Mais, soulignant la nature allégorique de l'image principale, certains chercheurs oublient de noter que la nature allégorique de la Liberté ne crée pas du tout de dissonance avec le reste des personnages de l'image, ne semble pas aussi étrangère et exceptionnelle dans l'image que cela pourrait sembler à première vue. Après tout, le reste des personnages agissants sont également allégoriques par essence et dans leur rôle. En leur personne, Delacroix met en quelque sorte au premier plan les forces qui ont fait la révolution : les ouvriers, l'intelligentsia et la plèbe de Paris. Un ouvrier en blouse et un étudiant (ou artiste) avec une arme à feu sont des représentants de couches bien définies de la société. Ce sont, sans aucun doute, des images lumineuses et fiables, mais Delacroix en apporte cette généralisation aux symboles. Et cette allégorie, qui s'y fait déjà clairement sentir, atteint son plus haut développement dans la figure de la Liberté. C'est une déesse redoutable et belle, et en même temps c'est une Parisienne audacieuse. Et à côté de lui, sautant sur des pierres, hurlant de joie et brandissant des pistolets (comme pour orchestrer des événements), un garçon agile et échevelé est un petit génie des barricades parisiennes, que Victor Hugo appellera Gavroche dans 25 ans.
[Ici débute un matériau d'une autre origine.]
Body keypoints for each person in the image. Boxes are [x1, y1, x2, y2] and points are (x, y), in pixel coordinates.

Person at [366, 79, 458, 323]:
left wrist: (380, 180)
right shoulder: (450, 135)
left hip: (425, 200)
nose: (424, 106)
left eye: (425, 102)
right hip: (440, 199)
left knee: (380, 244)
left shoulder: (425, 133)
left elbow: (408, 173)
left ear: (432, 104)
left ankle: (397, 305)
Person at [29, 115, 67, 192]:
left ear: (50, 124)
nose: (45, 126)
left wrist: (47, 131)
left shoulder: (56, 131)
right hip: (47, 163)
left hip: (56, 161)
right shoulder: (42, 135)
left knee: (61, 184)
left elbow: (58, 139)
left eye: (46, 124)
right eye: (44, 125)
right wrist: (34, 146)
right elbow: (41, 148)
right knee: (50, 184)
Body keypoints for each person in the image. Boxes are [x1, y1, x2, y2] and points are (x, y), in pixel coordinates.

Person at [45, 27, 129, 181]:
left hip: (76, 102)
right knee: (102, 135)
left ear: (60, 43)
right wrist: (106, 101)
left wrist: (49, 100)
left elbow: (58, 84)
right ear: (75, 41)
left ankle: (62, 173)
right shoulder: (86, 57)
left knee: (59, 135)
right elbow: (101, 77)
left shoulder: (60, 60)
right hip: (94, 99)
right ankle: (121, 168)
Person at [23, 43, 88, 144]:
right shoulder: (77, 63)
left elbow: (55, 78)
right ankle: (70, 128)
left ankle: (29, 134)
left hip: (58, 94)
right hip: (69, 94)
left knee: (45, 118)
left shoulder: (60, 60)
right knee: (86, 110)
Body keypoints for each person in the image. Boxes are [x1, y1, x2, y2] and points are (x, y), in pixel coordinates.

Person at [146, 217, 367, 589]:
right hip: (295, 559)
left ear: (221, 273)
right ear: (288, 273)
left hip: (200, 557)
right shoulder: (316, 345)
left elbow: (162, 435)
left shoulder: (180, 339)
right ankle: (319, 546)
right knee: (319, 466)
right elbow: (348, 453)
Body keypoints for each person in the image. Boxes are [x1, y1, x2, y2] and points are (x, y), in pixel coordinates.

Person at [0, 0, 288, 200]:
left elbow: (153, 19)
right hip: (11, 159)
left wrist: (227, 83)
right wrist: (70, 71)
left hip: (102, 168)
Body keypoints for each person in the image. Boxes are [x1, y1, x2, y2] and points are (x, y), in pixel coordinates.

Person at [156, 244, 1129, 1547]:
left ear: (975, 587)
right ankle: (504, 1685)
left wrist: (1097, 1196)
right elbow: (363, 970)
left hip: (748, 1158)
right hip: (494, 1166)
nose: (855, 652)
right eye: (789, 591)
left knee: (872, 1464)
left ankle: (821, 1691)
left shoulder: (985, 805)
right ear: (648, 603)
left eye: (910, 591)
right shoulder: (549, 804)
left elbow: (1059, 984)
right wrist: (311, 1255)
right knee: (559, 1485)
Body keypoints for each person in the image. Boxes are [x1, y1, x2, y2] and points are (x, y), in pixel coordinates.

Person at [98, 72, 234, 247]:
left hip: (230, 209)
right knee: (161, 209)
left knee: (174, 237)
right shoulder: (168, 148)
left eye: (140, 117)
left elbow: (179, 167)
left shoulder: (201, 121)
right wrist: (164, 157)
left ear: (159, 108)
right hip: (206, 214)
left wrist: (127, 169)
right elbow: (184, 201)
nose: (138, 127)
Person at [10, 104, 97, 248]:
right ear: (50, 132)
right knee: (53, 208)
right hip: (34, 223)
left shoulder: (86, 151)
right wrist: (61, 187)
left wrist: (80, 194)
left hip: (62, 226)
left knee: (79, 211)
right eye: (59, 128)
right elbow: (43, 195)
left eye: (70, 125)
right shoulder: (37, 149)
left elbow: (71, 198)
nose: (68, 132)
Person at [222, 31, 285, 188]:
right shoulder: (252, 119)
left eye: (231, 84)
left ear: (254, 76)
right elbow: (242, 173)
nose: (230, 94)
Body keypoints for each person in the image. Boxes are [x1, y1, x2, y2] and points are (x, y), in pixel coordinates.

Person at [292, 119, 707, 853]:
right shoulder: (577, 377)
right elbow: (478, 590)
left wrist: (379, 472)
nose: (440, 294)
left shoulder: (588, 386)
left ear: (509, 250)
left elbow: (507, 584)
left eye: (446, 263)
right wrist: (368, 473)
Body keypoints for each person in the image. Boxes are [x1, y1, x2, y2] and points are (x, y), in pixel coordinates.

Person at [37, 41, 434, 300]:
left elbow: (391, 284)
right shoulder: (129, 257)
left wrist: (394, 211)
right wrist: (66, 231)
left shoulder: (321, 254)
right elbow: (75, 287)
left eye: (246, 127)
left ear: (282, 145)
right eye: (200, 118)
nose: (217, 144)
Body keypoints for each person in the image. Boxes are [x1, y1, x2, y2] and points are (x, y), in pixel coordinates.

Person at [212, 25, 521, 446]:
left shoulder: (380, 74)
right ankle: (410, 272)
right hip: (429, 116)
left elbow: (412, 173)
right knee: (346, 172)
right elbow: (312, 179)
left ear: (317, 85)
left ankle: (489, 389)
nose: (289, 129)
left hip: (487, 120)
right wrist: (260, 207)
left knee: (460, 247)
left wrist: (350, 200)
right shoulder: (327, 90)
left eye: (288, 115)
Le tableau « Liberté sur les barricades » clôt la période romantique dans l'œuvre de Delacroix. L'artiste lui-même aimait beaucoup ce tableau et a fait beaucoup d'efforts pour le faire entrer au Louvre. Cependant, après la prise du pouvoir par la « monarchie bourgeoise », l'exposition de cette toile fut interdite. Ce n'est qu'en 1848 que Delacroix put à nouveau exposer sa peinture, et même assez longtemps, mais après la défaite de la révolution, elle resta longtemps au cellier. La véritable signification de cette œuvre de Delacroix est déterminée par son deuxième nom, officieux : beaucoup ont depuis longtemps l'habitude de voir dans ce tableau la "Marseillaise de la peinture française".